2024 was a killer year for true crime. From websites encouraging cheating to Elvis impersonator conspiracy theories, the lies, scandals, and murder was nonstop.
If you’re looking to spend your holiday season immersed in cults, cons, and crime, we’ve got you covered. Here are nine of the best true crime documentaries that came out in 2024.
The Program: Cons, Cults, and Kidnapping
In 2004, after she was expelled from a Catholic boarding school, Katherine Kublar was picked up from her school by two strangers. They handcuffed her and took her to a new school in a remote location, where she arrived at 3am and was told that she couldn’t speak.
That school was Ivy Ridge. For over a year, she endured as essentially a prisoner in a program designed to psychologically break teens.
This three-part documentary details her and other student survivor stories while exposing the predatory business focused on troubled teens.
American Conspiracy: The Octopus Murders
Danny Casolaro was in the middle of investigating a massive story when he was found dead in the bathtub of a motel. The medical examiner declared it a suicide.
His family was adamant he was murdered.
Over 20 years later, a journalist student stumbled on his case and quickly realized there was far more to the story than official reports indicated. For more than a decade, he picked up the pieces of Casolaro’s investigation, uncovering a web of US government conspiracies that began in the 1980s but extended as far back as the JFK assassination.
Told in four parts, The Octopus Murders is a compelling story that will leave you with more questions than answers.
Bitconned
Unregulated by the SEC, Bitcoin and the cryptocurrency coins that followed were seen as either the future of finance or the greatest con of the 21st century. For a group of South Florida hustlers, it was the latter.
With a knack for smooth-talking and photoshop, Ray Trapani and two friends launched Centra Tech. Within months, the trio created a website and began promoting their alleged Visa-endorsed debit card that would allow investors to spend their crypto in real time.
The catch? The card never existed.
Following the investigation of the New York Times journalist who discovered the fraud and exposed them, Bitconned shows exactly how easy it can be to lie, cheat, and fake your way into millions of dollars.
Dancing with the Devil
Going viral on social media can catapult a career. No one knows that better than the group of dancers who signed with elusive management company 7m.
For two sisters, it was the start of their dreams coming true. But when they started getting pushed in strange ways, one sister realized that the company and its associated church wasn’t all that it seemed.
Only, she wasn’t just walking away from her dream. She had to leave her sister, too.

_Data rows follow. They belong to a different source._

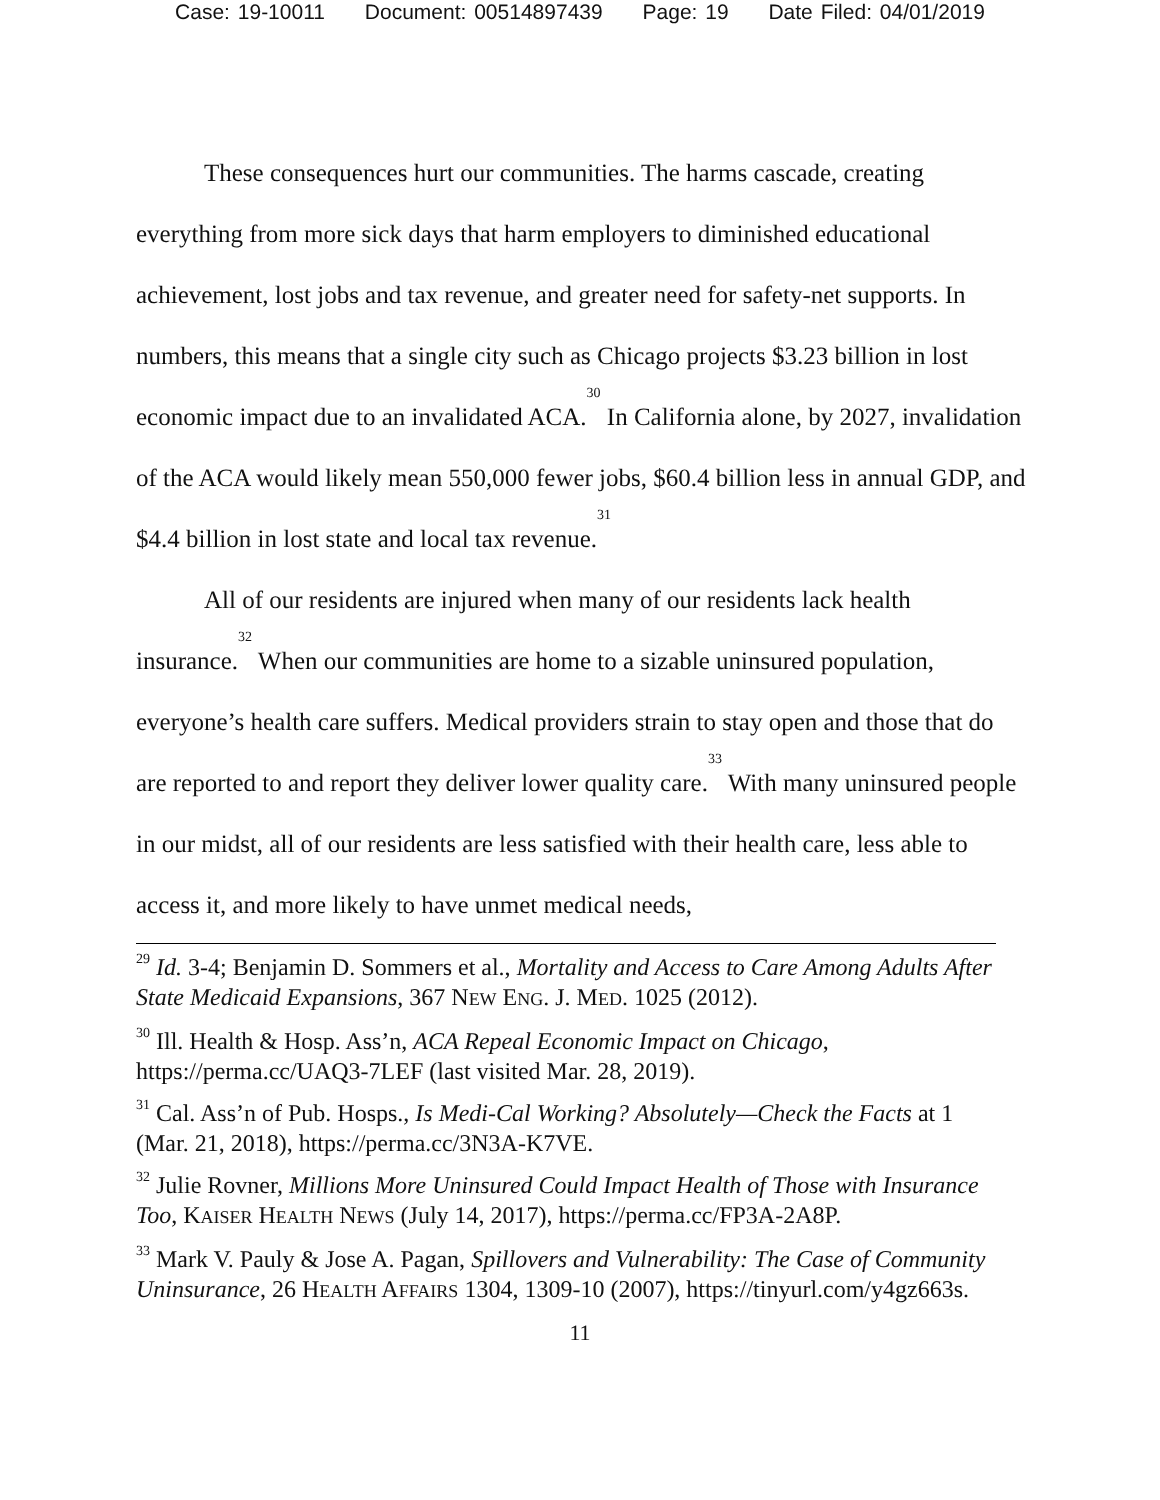Case: 19-10011 Document: 00514897439 Page: 19 Date Filed: 04/01/2019
These consequences hurt our communities. The harms cascade, creating everything from more sick days that harm employers to diminished educational achievement, lost jobs and tax revenue, and greater need for safety-net supports. In numbers, this means that a single city such as Chicago projects $3.23 billion in lost economic impact due to an invalidated ACA.<sup>30</sup> In California alone, by 2027, invalidation of the ACA would likely mean 550,000 fewer jobs, $60.4 billion less in annual GDP, and $4.4 billion in lost state and local tax revenue.<sup>31</sup>
All of our residents are injured when many of our residents lack health insurance.<sup>32</sup> When our communities are home to a sizable uninsured population, everyone’s health care suffers. Medical providers strain to stay open and those that do are reported to and report they deliver lower quality care.<sup>33</sup> With many uninsured people in our midst, all of our residents are less satisfied with their health care, less able to access it, and more likely to have unmet medical needs,
<sup>29</sup> Id. 3-4; Benjamin D. Sommers et al., Mortality and Access to Care Among Adults After State Medicaid Expansions, 367 NEW ENG. J. MED. 1025 (2012).
<sup>30</sup> Ill. Health & Hosp. Ass’n, ACA Repeal Economic Impact on Chicago, https://perma.cc/UAQ3-7LEF (last visited Mar. 28, 2019).
<sup>31</sup> Cal. Ass’n of Pub. Hosps., Is Medi-Cal Working? Absolutely—Check the Facts at 1 (Mar. 21, 2018), https://perma.cc/3N3A-K7VE.
<sup>32</sup> Julie Rovner, Millions More Uninsured Could Impact Health of Those with Insurance Too, KAISER HEALTH NEWS (July 14, 2017), https://perma.cc/FP3A-2A8P.
<sup>33</sup> Mark V. Pauly & Jose A. Pagan, Spillovers and Vulnerability: The Case of Community Uninsurance, 26 HEALTH AFFAIRS 1304, 1309-10 (2007), https://tinyurl.com/y4gz663s.
11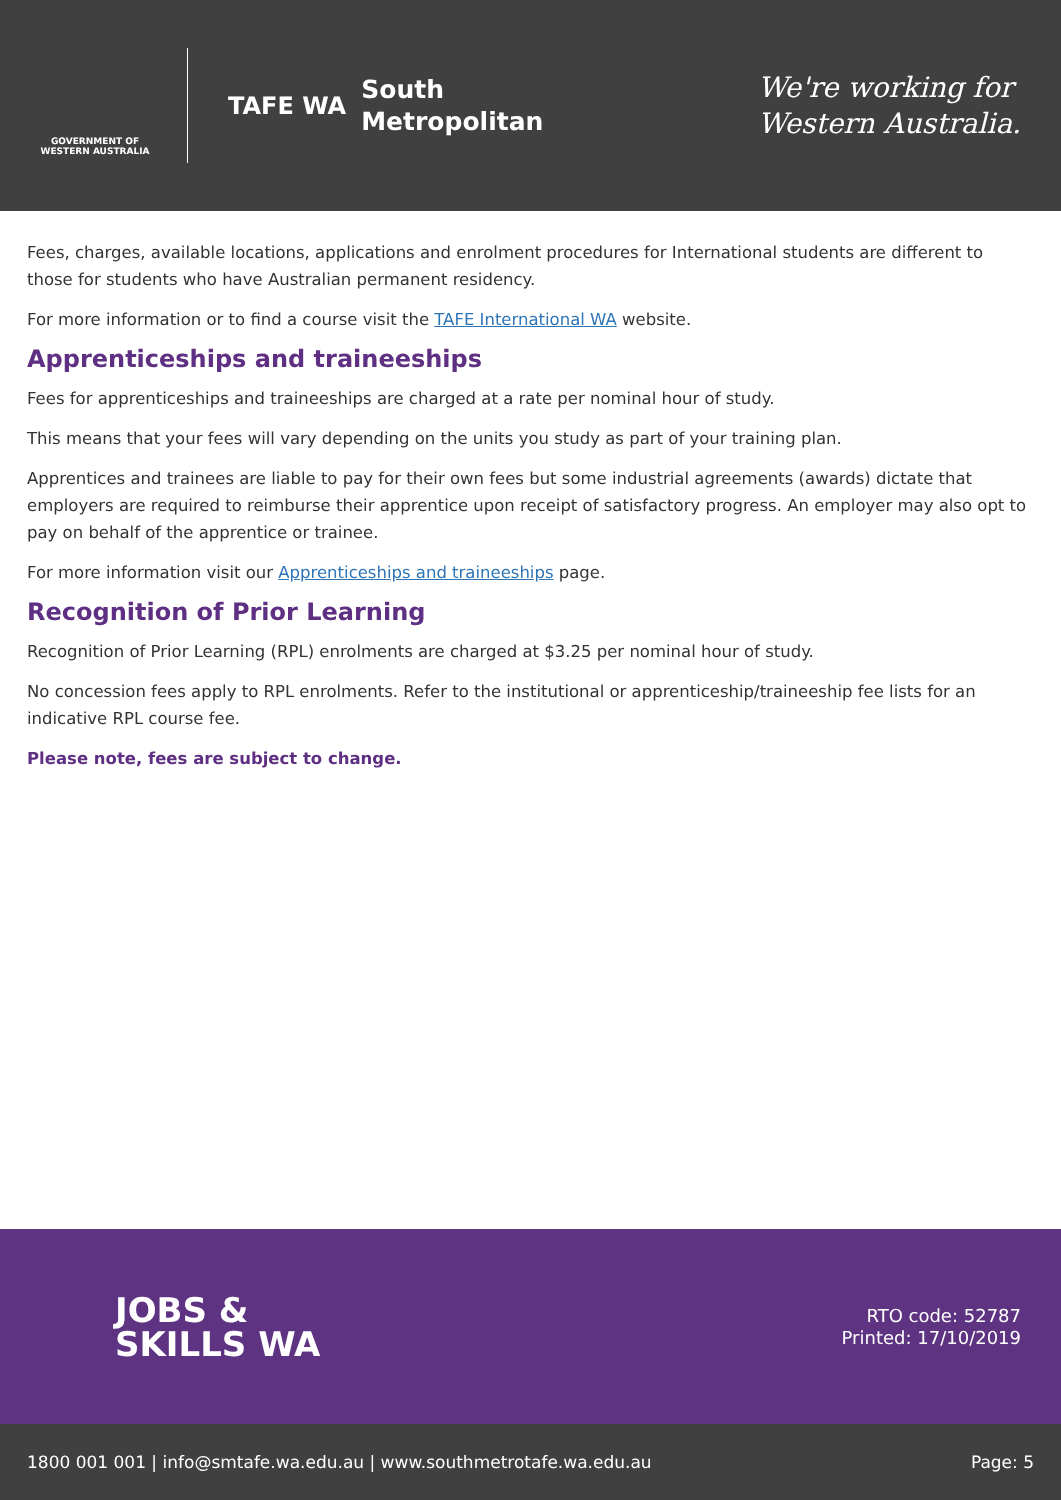GOVERNMENT OF
WESTERN AUSTRALIA
TAFE WA
South
Metropolitan
We're working for
Western Australia.
Fees, charges, available locations, applications and enrolment procedures for International students are different to those for students who have Australian permanent residency.
For more information or to find a course visit the TAFE International WA website.
Apprenticeships and traineeships
Fees for apprenticeships and traineeships are charged at a rate per nominal hour of study.
This means that your fees will vary depending on the units you study as part of your training plan.
Apprentices and trainees are liable to pay for their own fees but some industrial agreements (awards) dictate that employers are required to reimburse their apprentice upon receipt of satisfactory progress. An employer may also opt to pay on behalf of the apprentice or trainee.
For more information visit our Apprenticeships and traineeships page.
Recognition of Prior Learning
Recognition of Prior Learning (RPL) enrolments are charged at $3.25 per nominal hour of study.
No concession fees apply to RPL enrolments. Refer to the institutional or apprenticeship/traineeship fee lists for an indicative RPL course fee.
Please note, fees are subject to change.
JOBS &
SKILLS WA
RTO code: 52787
Printed: 17/10/2019
1800 001 001 | info@smtafe.wa.edu.au | www.southmetrotafe.wa.edu.au Page: 5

In this three-episode docuseries, former members try to rebuild their lives and heal while never giving up hope that they can save their friends and family who refuse to leave.
Ashley Madison: Sex, Lies, & Scandal
When Ashley Madison launched, it quickly became one of the most reviled websites on the internet. Through guerrilla marketing, they advertised to married people who wanted to have an affair.
But when the website was hacked and the CEO refused to shut the website down, millions of names, emails, addresses, credit card information, and sexual fantasies were released to the public, destroying lives and marriages.
Shockingly, the website is still active, with the current CEO reporting the company helps facilitate over a million affairs every month.
Mastermind: To Think Like a Killer
When John E. Douglas and Robert Ressler began building what would become the Behavioral Analysis Unit of the FBI, they consulted with American researcher and Psychiatric Clinical Nurse Specialist Dr. Ann C. Wolbert Bergess.
Her expertise in crisis counseling and trauma expertise drew the agents to her work. Using her experience working with victims, she was able to shine a light on how a killer would think.
Over the course of three episodes, Dr. Burgess recounts her groundbreaking work and how it led to changing how authorities hunted violent offenders.
Quiet on Set: The Dark Side of Kids TV
Throughout the 90s and early 2000s, television programming for kids saw a huge rise thanks largely to one channel: Nickelodeon. And behind that programming was Dan Schneider.
He created shows like iCarly, All That, The Amanda Show, and Drake & Josh. But behind the meteoric success was a darker story.
Quiet on the Set delves into the toxic and abusive work environment that placed child actors in the hands of predators—all in the name of ratings and profit.
American Nightmare
On March 23, 2015, Denise Huskins and Aaron Quinn woke up to a nightmare. Forced to drug themselves, Denise was abducted while Aaron was left under surveillance so he could put together a ransom.
When Aaron went to the police, he quickly became the prime suspect. But when Denise was let go days later, authorities refused to investigate their claims, instead alleging that they faked the entire thing.
Years later, an entirely different investigation discovered evidence that forced police to reexamine everything they thought they knew about the case.
The Kings of Tupelo: A Southern Crime Saga
What do Elvis impersonation, black market organ trafficking, a presidential assassination attempt, and a small-town feud all have in common? That’s exactly what The Kings of Tulepo sets out to discover.
Over the course of three episodes, this docuseries follows Kevin Curtis, a former Elvis impersonator with a penchant for conspiracy theories, as he uncovers a jaw-dropping scandal in the heart of Mississippi.